My fourth decade was exciting and challenging both at work and at home. My kids became teenagers (now that was a wild ride) and I was building this new department at The Everett Clinic. I was blessed with good health and a lot of energy. I was fortunate. Pamela Druckerman ponders her life’s lessons during this decade (What you learn in your 40s, New York Times, February 28, 2014). She notes that researchers view this epoch as the “rush hour of life”, where the heights of career and child rearing collide. Today’s “forty something’s” are two careers, two kid couples. It’s a busy time, probably too busy. Balancing career, family, marriage, and self-care is a tightrope walk! One false step and off you go, careening downwards! Below are some of Ms. Druckerman’s, 44 years old, bolded insights about this bell weather decade.
- There is less worry about what other people think of you.
Thank goodness for that. Life is too short to worry what other people think. It’s far more important to consider what you think about others and the world around you!
- Eight hours of continuous, un-medicated sleep is like being in heaven.
So who gets eight hours of uninterrupted sleep in their 40s? In fact, who gets 8 hours of continuous sleep in their 50s or 60s! Gone are the days of falling asleep before your head hits the pillow, sleeping through the night, and waking up only when the alarm chimes!
- There are no grown-ups.
Hmm. No one really has it together. We are all winging it at the same time, and no one really knows what they are doing. We are all “faking it until we make it”.
- Forgive your exes, even the awful ones. They were just winging it, too.
Easier said than done Ms. Druckerman, but a very good idea. Maybe our exes will forgive us too.
- Just say “no”.
I like this one. All too often, adults think they have to do something that they don’t want to do. Guess what, no one really cares that much! And if they do, that’s their problem.
- Don’t buy those too-small jeans, on the expectation that you will soon lose weight.
Don’t you just hate that! About 99% of Americans want to lose 5 lbs. In your 40’s, you’re too busy to get enough exercise and eat salads that you have to make!
- You are more like other people than you think.
The truth—we are far more alike than different.
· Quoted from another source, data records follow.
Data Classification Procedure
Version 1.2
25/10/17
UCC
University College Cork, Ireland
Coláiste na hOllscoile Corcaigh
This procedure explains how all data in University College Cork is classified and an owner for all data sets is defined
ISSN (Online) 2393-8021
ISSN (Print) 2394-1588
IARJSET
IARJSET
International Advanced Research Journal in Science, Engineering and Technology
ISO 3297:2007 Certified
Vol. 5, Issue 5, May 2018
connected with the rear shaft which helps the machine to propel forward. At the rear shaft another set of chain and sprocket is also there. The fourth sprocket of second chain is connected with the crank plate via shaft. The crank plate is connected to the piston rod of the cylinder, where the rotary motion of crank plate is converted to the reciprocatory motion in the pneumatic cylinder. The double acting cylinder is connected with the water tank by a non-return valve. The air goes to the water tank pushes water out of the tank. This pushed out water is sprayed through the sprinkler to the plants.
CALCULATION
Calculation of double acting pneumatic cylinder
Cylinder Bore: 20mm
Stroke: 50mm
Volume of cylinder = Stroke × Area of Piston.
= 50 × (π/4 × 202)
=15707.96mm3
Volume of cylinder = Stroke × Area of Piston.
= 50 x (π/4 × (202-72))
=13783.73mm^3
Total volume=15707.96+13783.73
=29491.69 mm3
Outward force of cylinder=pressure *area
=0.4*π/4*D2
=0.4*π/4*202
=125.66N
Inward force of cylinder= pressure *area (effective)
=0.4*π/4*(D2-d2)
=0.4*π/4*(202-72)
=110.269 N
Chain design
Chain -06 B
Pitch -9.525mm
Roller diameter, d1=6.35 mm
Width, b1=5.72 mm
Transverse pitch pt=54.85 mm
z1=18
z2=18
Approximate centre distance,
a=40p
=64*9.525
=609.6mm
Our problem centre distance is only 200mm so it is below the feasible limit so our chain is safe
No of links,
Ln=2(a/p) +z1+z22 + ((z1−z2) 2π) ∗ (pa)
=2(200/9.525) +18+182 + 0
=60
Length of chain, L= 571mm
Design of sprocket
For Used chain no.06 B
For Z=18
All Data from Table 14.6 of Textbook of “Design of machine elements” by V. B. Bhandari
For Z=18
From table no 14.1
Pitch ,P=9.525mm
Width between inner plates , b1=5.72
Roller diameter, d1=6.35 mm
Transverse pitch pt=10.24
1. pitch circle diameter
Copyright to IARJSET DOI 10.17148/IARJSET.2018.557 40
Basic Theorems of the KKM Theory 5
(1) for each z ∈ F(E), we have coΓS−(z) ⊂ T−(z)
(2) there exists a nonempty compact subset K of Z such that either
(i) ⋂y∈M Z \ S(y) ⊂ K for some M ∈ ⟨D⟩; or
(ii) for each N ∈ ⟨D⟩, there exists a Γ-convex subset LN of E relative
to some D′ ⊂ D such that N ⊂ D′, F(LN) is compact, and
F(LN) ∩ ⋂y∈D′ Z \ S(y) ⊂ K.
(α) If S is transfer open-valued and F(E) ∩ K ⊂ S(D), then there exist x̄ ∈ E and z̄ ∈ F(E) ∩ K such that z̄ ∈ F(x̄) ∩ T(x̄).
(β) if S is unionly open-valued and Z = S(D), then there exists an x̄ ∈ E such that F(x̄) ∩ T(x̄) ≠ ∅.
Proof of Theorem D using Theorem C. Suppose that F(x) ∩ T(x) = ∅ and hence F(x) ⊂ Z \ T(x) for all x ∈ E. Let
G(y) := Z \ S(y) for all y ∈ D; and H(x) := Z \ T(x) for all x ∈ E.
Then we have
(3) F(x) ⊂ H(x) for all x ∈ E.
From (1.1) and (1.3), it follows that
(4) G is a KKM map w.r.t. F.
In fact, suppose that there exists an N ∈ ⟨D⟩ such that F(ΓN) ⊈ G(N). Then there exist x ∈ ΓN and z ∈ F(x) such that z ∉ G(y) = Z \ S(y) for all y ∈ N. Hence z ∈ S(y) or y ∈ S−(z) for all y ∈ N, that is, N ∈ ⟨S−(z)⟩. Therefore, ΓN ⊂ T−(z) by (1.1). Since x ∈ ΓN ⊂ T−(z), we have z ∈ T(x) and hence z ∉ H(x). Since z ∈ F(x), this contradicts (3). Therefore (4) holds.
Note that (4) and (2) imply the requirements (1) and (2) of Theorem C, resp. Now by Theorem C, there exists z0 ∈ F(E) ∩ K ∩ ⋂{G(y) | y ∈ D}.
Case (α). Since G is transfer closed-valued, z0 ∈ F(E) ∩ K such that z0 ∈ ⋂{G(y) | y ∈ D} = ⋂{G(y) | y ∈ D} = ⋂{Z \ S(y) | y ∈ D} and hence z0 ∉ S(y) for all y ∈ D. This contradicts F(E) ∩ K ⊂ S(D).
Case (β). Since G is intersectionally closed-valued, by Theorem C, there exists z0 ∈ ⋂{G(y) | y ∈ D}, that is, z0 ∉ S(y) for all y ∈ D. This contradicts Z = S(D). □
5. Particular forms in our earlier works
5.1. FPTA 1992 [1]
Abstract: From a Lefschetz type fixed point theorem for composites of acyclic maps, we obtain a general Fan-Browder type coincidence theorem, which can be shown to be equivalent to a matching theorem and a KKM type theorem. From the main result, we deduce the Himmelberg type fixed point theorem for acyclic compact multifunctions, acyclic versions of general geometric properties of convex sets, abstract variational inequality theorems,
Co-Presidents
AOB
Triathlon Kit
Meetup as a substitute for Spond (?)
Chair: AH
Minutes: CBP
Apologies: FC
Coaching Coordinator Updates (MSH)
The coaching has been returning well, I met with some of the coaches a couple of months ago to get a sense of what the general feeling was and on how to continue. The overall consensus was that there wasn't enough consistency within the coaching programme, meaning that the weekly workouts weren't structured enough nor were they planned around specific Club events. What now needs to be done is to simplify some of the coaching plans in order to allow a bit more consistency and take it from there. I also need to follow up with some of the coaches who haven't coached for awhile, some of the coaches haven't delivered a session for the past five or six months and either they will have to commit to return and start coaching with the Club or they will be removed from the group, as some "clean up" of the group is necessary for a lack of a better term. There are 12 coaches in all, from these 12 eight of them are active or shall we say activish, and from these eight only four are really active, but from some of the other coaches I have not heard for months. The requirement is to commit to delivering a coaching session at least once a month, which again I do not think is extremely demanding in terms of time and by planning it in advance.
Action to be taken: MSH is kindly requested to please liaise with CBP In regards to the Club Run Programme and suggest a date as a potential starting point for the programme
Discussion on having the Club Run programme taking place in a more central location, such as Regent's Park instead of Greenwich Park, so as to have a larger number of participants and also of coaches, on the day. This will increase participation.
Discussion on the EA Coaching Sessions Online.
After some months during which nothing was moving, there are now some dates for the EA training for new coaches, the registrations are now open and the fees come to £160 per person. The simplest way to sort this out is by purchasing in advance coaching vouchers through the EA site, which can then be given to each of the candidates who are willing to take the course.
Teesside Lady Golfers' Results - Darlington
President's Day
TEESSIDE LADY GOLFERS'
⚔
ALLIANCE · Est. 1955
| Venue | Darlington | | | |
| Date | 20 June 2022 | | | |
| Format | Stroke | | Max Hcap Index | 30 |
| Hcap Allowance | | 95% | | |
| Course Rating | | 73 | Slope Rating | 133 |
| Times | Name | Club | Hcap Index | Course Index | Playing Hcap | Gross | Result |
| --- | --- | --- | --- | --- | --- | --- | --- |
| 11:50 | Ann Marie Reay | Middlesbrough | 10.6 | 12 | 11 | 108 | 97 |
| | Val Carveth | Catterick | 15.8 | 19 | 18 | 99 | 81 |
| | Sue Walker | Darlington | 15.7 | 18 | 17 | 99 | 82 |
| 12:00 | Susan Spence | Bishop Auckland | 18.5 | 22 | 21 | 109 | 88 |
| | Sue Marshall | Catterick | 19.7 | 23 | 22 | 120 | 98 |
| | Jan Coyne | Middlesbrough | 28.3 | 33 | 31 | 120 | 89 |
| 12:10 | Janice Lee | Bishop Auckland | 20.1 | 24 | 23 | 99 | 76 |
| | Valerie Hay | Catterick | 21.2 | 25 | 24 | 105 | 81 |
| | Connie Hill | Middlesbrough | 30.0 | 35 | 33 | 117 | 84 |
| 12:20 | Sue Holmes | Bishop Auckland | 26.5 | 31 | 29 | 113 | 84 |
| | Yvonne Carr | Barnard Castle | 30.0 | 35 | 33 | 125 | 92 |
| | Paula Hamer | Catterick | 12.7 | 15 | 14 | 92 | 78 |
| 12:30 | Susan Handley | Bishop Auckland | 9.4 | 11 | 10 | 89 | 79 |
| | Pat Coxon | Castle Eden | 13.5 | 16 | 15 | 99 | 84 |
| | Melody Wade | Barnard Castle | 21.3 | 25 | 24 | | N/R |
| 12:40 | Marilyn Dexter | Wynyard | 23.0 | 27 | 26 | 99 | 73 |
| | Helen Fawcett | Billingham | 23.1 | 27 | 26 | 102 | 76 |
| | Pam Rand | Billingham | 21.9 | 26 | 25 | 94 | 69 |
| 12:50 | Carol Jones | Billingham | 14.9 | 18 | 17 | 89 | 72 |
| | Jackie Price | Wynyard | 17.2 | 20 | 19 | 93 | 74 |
Sure each of us is unique. But a heck of a lot less than we would like to think!
- You are more like your mother or father than you think.
Now when I look in the mirror I see a guy that looks like my Dad. I notice that I am a lot more like my Mom than I ever thought. And, I do have some traits that seem to be just my own. But I realize that whomever I resemble, I’m me. So what have you learned or are you learning in your fourth decade?